*** Text section ***

CMD ["node", "src/index.js"]

Docker Compose Override

Create docker/dev/docker-compose.custom-ca.yaml:

services:
  server:
    build:
      context: .
      dockerfile: server-custom-ca.Dockerfile
    restart: always
    ports:
      - "52345:52345"
    env_file:
      - server.env
    depends_on:
      - redis
      - mongodb

Run with: docker-compose -f docker-compose.yaml -f docker-compose.custom-ca.yaml up

Alpine Linux Considerations

Since Checkmate uses Alpine Linux as the base image, you need to install the ca-certificates package:

# Install ca-certificates for Alpine
RUN apk add --no-cache ca-certificates

# Copy and update CA certificates
COPY ./certs/custom-ca.crt /usr/local/share/ca-certificates/
RUN update-ca-certificates

Smallstep CA Configuration

If you're using Smallstep as your internal CA, you can export the root CA certificate:

Export Smallstep Root CA

# Export the root CA certificate
step certificate inspect --format pem step-ca/root_ca.crt > custom-ca.pem

# Or if you have the CA URL configured
step certificate inspect --format pem $(step path)/certs/root_ca.crt > custom-ca.pem

Using the Exported Certificate

  1. Copy the exported custom-ca.pem to your docker/dev/certs/ directory
  2. Use either the Node-level or OS-level approach above
  3. Restart your Checkmate server container

Security Considerations

⚠️ Important Security Warning: Only trust CAs that you control or explicitly trust. Adding untrusted CAs can compromise the security of your monitoring system.

  • Private CAs: Only trust CAs from your organization's PKI infrastructure
  • Self-signed certificates: Consider using proper CA infrastructure instead
  • Certificate validation: Ensure your CA certificates are valid and not expired
  • Access control: Limit access to the CA certificate files in production

Troubleshooting

Verify CA Trust

Test if your CA is trusted by the container:

# Enter the running container
docker exec -it <container_name> sh

# Check if the CA is in the trust store
ls -la /usr/local/share/ca-certificates/
cat /etc/ssl/certs/ca-certificates.crt | grep -A 5 -B 5 "YOUR_CA_NAME"

*** Recorded information ***

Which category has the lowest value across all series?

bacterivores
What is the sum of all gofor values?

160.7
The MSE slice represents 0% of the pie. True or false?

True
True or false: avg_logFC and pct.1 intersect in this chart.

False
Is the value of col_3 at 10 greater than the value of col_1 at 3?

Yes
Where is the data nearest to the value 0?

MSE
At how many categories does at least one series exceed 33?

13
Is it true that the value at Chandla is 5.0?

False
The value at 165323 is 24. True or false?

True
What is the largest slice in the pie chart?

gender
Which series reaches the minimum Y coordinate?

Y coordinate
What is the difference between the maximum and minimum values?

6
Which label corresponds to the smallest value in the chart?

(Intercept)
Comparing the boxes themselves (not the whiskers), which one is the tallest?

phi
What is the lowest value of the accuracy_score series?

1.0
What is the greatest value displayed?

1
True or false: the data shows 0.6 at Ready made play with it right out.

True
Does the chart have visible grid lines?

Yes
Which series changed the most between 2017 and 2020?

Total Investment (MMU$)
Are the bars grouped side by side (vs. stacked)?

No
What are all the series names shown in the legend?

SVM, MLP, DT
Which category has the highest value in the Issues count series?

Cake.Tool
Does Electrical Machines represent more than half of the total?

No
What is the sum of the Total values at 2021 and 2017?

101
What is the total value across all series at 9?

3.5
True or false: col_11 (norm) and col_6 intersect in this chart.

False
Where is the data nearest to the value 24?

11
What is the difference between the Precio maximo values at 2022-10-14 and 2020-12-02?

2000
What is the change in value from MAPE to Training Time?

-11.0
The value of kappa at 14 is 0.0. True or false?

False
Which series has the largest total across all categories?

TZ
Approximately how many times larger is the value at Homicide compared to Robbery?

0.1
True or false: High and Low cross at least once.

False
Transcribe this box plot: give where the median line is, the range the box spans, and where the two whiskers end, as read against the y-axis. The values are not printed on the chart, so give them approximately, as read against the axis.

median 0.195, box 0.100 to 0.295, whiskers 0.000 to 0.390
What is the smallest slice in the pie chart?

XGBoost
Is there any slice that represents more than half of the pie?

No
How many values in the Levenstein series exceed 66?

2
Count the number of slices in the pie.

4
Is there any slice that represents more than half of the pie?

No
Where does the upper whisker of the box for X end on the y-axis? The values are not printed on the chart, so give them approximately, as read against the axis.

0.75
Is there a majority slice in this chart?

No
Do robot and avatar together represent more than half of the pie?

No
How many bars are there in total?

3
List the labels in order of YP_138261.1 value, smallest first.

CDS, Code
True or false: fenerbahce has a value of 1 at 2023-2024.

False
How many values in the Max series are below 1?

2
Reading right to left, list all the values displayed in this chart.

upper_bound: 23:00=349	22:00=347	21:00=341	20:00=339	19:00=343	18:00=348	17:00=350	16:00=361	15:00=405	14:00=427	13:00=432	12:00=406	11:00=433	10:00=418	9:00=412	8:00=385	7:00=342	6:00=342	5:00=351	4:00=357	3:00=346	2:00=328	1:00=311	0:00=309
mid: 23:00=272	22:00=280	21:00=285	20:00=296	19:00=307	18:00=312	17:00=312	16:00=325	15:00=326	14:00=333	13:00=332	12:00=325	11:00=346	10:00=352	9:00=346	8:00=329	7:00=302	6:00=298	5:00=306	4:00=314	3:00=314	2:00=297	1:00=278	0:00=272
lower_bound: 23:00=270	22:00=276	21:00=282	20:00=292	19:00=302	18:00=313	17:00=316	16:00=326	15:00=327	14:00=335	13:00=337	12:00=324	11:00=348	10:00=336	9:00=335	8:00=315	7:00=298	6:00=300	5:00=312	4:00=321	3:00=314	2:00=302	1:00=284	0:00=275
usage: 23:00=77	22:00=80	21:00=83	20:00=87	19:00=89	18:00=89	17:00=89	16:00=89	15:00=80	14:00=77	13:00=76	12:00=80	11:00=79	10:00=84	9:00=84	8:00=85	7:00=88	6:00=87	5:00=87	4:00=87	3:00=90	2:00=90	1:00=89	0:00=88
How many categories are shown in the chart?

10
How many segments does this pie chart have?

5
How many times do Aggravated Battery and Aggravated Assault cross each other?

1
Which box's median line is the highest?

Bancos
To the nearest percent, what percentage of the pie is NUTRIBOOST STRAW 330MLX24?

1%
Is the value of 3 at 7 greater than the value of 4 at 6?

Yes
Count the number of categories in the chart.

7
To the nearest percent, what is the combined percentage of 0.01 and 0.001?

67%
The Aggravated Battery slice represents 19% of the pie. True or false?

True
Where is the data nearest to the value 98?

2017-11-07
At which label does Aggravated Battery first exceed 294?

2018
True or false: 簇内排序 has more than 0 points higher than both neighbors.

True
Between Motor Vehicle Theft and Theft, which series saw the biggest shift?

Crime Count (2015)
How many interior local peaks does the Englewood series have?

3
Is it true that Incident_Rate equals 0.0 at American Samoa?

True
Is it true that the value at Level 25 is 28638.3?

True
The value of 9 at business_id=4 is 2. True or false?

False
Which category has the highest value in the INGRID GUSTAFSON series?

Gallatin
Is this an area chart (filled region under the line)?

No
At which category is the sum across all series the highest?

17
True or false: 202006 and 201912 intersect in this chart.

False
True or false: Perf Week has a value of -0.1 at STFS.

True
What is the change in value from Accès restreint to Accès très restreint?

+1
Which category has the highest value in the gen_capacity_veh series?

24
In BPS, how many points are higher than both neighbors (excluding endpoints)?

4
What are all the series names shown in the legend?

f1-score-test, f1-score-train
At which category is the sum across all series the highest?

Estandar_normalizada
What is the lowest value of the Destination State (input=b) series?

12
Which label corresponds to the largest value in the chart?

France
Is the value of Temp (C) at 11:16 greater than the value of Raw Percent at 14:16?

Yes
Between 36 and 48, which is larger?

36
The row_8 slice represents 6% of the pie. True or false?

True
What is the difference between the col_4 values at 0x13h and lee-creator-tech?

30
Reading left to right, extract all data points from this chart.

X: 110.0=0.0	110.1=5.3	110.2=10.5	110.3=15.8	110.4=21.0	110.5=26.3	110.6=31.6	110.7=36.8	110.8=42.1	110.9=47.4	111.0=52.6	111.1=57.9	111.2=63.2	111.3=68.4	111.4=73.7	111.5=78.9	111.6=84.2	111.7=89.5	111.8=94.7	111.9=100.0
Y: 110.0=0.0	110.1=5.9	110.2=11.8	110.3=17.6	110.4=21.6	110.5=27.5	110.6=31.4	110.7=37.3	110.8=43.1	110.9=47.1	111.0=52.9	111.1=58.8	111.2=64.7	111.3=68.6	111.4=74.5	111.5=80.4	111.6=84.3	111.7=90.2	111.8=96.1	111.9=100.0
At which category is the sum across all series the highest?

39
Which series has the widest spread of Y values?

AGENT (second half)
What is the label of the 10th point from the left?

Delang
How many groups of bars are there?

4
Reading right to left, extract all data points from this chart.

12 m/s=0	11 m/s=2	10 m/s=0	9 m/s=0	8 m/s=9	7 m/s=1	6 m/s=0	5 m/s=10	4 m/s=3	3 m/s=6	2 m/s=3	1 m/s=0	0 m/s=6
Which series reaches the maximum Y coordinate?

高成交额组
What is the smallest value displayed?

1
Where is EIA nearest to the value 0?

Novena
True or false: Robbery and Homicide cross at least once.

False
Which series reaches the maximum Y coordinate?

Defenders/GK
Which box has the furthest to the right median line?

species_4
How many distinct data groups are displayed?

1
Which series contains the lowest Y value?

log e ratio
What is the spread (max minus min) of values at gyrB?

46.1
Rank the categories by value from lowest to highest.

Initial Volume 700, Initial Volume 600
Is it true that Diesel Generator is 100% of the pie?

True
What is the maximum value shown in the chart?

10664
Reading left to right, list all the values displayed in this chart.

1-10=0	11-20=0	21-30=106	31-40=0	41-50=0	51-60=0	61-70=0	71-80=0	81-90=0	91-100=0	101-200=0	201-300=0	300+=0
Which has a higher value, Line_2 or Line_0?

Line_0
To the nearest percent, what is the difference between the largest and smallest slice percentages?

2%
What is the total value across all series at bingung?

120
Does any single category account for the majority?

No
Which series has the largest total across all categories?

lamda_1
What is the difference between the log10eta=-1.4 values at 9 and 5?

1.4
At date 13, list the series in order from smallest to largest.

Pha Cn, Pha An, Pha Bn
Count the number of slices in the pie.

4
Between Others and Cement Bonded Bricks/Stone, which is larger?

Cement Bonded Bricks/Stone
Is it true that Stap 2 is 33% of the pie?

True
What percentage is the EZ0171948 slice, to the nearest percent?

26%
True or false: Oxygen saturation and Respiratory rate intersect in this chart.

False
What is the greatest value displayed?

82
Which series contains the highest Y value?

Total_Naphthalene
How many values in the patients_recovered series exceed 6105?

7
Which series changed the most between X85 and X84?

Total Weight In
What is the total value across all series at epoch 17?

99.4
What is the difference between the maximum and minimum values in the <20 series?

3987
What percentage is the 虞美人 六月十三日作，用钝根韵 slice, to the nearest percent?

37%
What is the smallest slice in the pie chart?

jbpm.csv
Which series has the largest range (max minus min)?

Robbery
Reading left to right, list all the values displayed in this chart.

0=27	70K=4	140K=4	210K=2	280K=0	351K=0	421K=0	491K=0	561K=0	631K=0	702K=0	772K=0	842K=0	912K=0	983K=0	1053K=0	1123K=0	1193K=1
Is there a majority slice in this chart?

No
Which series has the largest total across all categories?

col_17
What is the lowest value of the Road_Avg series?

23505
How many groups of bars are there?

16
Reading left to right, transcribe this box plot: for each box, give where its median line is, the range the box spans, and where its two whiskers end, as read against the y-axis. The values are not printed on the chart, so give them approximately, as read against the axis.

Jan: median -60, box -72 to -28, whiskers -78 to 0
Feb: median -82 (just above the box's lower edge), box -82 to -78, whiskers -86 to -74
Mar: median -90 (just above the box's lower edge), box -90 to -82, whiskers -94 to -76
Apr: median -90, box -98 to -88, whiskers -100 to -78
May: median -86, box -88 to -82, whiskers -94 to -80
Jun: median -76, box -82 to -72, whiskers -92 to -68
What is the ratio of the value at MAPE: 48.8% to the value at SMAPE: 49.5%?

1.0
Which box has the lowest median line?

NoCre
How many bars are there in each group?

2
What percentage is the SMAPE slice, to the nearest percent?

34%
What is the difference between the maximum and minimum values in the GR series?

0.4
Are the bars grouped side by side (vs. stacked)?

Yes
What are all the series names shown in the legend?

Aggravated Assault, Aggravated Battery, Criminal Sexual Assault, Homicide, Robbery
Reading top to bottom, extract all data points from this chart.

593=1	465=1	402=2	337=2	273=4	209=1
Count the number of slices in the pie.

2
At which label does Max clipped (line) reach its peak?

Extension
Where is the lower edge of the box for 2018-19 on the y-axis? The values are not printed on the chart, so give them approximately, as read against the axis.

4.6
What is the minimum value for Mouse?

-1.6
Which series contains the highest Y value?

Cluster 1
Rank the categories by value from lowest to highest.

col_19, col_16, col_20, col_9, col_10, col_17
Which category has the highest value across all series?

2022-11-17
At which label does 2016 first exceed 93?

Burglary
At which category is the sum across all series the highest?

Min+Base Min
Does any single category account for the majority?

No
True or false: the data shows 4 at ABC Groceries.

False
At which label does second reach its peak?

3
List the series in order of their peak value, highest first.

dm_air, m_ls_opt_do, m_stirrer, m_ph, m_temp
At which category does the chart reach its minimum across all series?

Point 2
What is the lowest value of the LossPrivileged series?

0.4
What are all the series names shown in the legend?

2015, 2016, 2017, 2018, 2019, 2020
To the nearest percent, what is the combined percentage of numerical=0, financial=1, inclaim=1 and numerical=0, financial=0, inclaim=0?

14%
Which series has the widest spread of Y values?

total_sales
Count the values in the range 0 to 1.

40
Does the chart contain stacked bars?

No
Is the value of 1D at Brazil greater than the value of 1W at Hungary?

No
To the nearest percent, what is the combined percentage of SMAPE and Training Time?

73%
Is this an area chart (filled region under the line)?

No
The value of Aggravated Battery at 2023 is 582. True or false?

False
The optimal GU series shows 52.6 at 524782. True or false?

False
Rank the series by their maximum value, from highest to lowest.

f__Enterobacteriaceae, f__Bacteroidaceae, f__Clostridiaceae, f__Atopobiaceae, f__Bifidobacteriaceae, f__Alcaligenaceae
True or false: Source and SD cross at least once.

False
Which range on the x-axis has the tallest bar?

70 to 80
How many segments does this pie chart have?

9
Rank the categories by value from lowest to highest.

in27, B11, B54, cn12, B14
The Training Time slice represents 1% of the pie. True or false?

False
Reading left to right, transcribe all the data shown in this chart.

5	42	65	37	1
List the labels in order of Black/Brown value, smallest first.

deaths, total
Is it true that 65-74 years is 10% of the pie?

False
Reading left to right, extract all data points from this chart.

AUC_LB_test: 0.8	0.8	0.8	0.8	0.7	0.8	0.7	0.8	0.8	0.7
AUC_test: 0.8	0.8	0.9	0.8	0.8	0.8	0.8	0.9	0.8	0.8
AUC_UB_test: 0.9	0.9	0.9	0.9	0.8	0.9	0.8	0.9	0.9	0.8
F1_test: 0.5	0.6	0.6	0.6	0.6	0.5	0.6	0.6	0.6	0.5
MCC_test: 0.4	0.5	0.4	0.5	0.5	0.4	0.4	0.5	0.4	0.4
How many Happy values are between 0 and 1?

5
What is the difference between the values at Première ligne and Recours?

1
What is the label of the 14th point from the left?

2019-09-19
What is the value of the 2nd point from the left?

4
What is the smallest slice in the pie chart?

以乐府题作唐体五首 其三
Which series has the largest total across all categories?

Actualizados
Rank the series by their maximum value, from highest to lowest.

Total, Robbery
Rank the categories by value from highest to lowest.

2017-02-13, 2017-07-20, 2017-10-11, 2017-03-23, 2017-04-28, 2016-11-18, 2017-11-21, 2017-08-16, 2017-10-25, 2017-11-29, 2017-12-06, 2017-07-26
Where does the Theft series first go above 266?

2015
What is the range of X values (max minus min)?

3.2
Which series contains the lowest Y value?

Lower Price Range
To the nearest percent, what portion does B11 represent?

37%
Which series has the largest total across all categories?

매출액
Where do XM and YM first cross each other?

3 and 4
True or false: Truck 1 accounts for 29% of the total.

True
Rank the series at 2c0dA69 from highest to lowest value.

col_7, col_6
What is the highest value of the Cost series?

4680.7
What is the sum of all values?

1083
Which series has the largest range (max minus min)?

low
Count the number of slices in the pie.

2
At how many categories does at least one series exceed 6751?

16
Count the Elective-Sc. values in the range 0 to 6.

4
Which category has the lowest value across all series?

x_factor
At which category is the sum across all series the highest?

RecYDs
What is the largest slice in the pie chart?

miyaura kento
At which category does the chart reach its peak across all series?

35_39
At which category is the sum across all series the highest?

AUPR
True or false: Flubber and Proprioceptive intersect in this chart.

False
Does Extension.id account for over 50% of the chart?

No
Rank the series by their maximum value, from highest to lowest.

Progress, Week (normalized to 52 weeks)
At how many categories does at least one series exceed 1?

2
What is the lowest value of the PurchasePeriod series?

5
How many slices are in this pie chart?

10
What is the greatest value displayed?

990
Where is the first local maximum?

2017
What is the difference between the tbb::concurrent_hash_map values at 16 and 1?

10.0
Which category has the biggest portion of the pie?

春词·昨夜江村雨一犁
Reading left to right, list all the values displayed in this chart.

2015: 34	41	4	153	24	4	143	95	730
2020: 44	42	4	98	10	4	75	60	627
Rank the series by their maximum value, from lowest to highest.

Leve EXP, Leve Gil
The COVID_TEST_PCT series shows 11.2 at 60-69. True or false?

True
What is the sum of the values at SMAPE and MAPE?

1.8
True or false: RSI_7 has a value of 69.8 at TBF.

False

***

What you will do —
(1) In the Checkmate custom CA guide, which package must be installed because Checkmate uses Alpine Linux as its base image?
(2) Continue the Checkmate custom CA guide from its last line.
The rows aren't needed for anything here.

Results for the exercise —
(1) The ca-certificates package.

(2)
Common Issues

  1. Permission denied: Ensure the CA certificate file has proper read permissions
  2. Certificate format: Use PEM format (.pem, .crt) for best compatibility
  3. Container restart: Always restart the container after adding new CA certificates
  4. Path issues: Verify the certificate path in your volume mounts

Example: Complete Working Setup

Here's a complete example for a Smallstep CA setup. This demonstrates both the baseline failure (expected) and the custom CA success:

Baseline Test (Should Fail)

  1. Start Checkmate without custom CA trust:

    cd docker/dev
    docker-compose up -d
    
  2. Test connection to internal HTTPS endpoint:

    # This should fail with TLS error (unknown CA)
    docker-compose exec server node -e "
      const https = require('https');
      https.get('https://your-internal-site.com', res => {
        console.log('STATUS:', res.statusCode);
      }).on('error', e => {
        console.error('ERR:', e.message);
      });
    "
    

    Expected result: TLS error due to unknown CA

Custom CA Test (Should Succeed)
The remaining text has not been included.